[What you should do]
From the records below, set down exactly the lines starting with the line that contains "协作联动，以横向联建模式激发组织活力。" and going on through the line that contains "守初心，勇担使命，积极承担起国有企业使命任务和社会". Nothing else is wanted.

[Provided records]

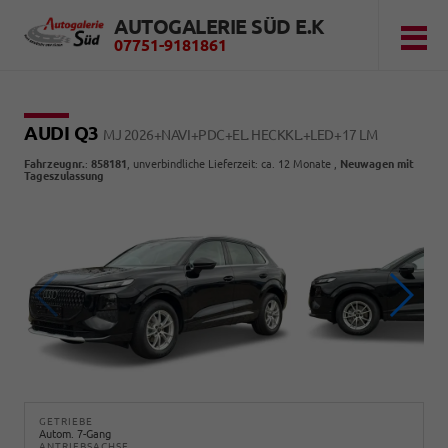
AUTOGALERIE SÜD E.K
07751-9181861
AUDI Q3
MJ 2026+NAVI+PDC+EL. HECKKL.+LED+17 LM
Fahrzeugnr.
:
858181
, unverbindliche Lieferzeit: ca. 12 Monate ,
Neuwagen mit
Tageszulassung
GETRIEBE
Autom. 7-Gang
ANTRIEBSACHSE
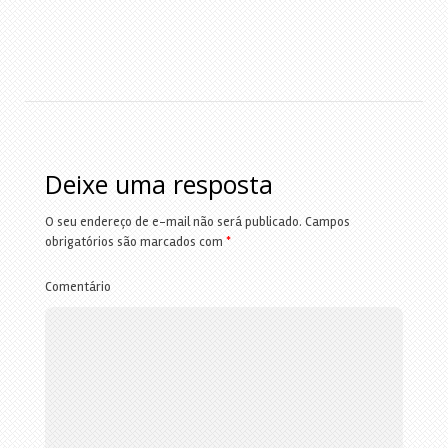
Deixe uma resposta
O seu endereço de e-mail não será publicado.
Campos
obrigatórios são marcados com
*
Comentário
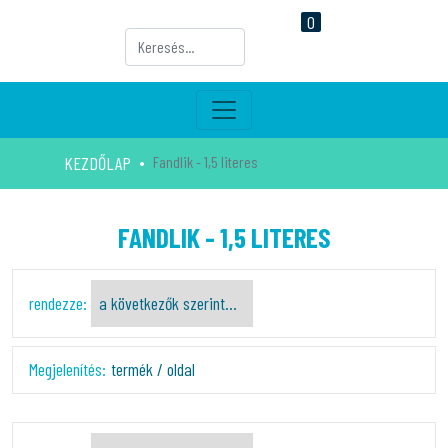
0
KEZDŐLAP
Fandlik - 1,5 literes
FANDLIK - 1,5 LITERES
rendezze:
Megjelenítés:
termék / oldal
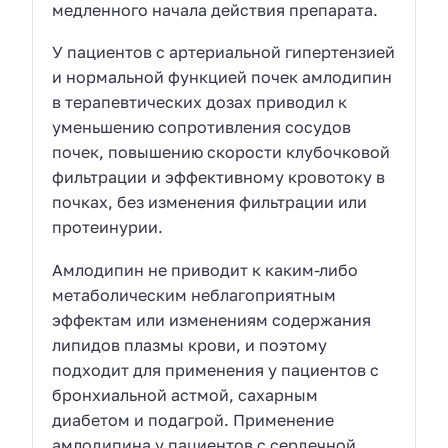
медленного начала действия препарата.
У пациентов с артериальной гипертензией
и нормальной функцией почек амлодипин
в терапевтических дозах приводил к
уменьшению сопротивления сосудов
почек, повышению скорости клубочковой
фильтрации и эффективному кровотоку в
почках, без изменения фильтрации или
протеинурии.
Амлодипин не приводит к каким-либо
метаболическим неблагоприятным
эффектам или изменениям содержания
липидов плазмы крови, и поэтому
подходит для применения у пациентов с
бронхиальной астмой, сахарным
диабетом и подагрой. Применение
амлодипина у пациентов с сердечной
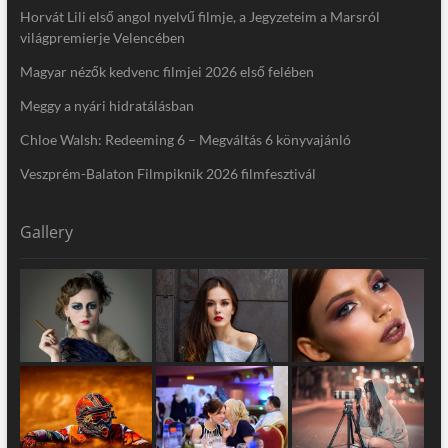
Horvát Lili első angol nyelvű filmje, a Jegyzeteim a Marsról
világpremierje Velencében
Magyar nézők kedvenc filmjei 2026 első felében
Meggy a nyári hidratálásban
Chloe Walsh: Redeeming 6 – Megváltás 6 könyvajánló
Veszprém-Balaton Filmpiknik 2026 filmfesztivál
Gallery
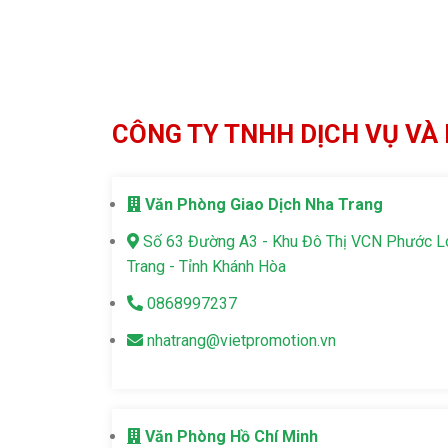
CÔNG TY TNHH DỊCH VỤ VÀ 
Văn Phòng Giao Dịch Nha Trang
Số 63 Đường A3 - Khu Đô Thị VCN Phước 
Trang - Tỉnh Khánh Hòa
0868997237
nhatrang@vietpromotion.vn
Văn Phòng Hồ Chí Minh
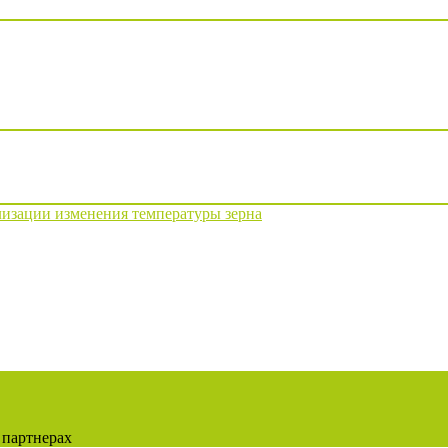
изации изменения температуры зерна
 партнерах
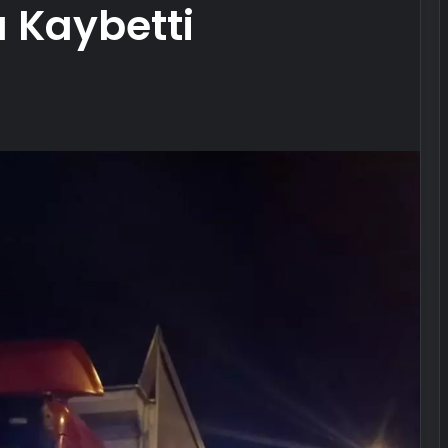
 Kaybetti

--

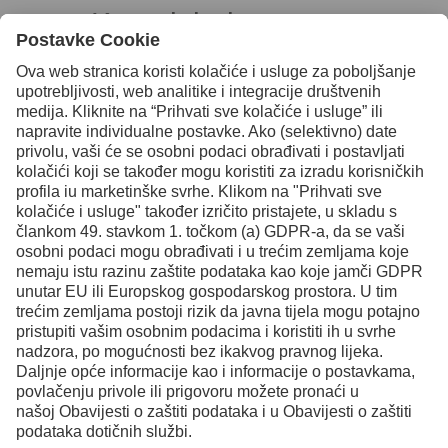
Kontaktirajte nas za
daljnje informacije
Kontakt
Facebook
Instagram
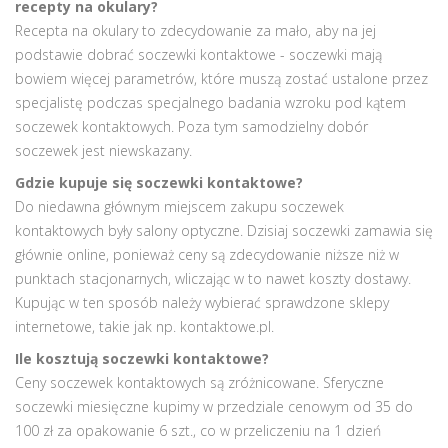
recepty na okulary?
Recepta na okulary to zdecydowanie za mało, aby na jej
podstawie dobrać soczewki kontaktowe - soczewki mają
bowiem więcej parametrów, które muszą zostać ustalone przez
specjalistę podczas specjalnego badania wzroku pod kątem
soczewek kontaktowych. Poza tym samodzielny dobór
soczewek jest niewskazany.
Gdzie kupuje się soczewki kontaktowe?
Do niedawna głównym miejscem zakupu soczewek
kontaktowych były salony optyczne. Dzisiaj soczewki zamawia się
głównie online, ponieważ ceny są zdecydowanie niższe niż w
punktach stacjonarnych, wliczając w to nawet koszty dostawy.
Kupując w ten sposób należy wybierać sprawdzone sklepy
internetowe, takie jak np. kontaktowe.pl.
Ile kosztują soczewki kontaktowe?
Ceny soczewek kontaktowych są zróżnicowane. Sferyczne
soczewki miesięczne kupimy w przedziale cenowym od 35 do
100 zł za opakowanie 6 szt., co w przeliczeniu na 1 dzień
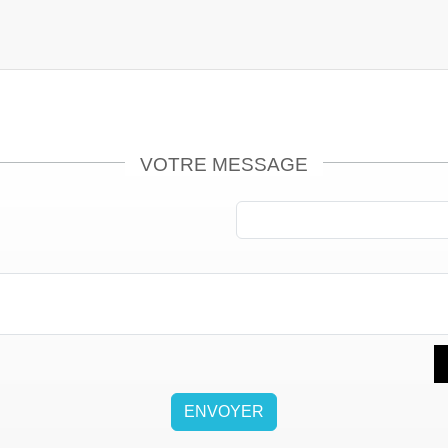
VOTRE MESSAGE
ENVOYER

* * *

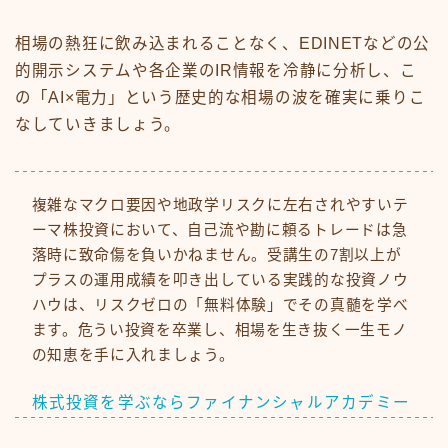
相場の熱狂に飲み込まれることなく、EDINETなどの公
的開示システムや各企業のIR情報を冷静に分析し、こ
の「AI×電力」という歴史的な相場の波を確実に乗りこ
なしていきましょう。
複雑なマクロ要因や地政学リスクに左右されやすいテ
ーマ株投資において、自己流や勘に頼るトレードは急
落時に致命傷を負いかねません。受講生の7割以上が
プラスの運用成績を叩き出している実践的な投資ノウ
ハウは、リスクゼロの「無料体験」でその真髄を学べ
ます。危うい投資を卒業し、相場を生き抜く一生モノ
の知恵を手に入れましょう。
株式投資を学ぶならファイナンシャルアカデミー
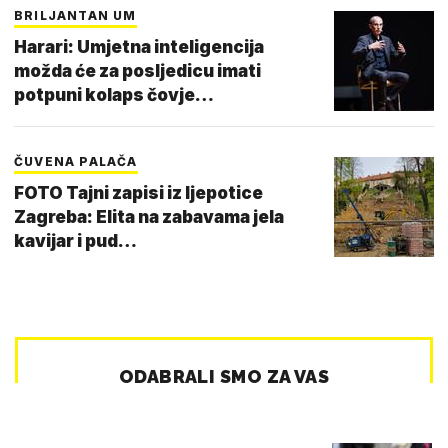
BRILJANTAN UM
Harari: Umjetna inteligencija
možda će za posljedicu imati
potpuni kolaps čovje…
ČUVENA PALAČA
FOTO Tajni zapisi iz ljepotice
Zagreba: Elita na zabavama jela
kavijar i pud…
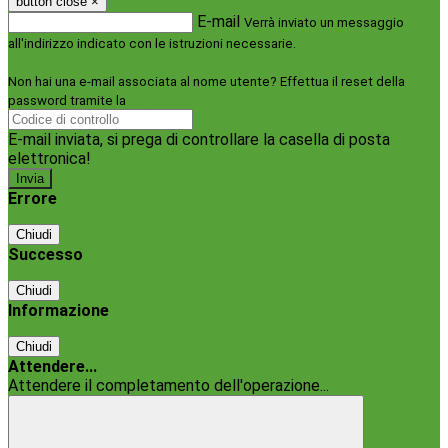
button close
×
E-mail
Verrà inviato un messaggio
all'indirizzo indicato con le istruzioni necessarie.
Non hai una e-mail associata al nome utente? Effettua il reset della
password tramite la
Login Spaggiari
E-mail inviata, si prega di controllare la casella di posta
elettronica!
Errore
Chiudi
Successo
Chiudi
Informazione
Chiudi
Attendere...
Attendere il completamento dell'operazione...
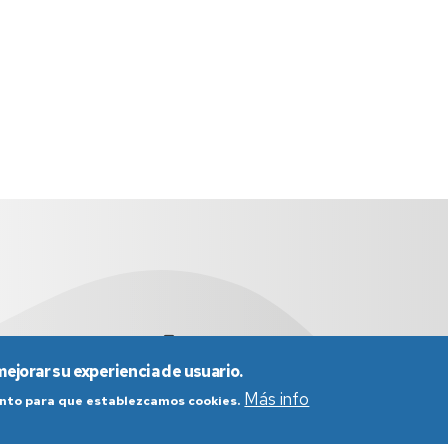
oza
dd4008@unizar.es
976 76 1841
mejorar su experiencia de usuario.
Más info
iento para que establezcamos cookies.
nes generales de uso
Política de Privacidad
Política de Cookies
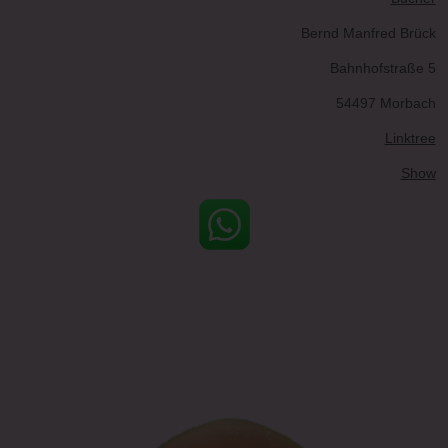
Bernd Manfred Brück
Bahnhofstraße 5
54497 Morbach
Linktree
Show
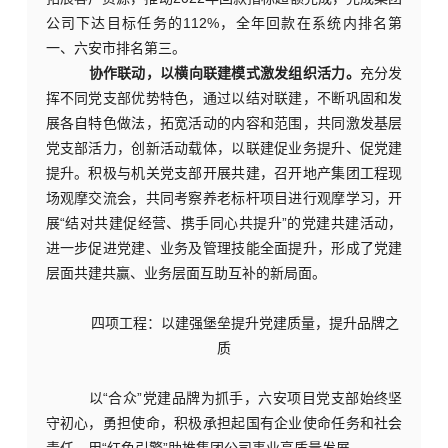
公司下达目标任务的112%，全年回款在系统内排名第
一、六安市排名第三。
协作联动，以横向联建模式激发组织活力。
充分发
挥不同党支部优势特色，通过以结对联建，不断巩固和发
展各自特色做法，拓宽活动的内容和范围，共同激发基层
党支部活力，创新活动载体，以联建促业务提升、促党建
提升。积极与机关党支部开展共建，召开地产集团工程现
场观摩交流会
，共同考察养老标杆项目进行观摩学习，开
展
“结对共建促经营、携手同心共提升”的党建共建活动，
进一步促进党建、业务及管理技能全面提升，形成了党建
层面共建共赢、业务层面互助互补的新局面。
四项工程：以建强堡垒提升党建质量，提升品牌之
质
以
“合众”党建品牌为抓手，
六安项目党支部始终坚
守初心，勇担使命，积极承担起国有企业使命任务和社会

[Written response]
协作联动，以横向联建模式激发组织活力。
充分发
挥不同党支部优势特色，通过以结对联建，不断巩固和发
展各自特色做法，拓宽活动的内容和范围，共同激发基层
党支部活力，创新活动载体，以联建促业务提升、促党建
提升。积极与机关党支部开展共建，召开地产集团工程现
场观摩交流会
，共同考察养老标杆项目进行观摩学习，开
展
“结对共建促经营、携手同心共提升”的党建共建活动，
进一步促进党建、业务及管理技能全面提升，形成了党建
层面共建共赢、业务层面互助互补的新局面。
四项工程：以建强堡垒提升党建质量，提升品牌之
质
以
“合众”党建品牌为抓手，
六安项目党支部始终坚
守初心，勇担使命，积极承担起国有企业使命任务和社会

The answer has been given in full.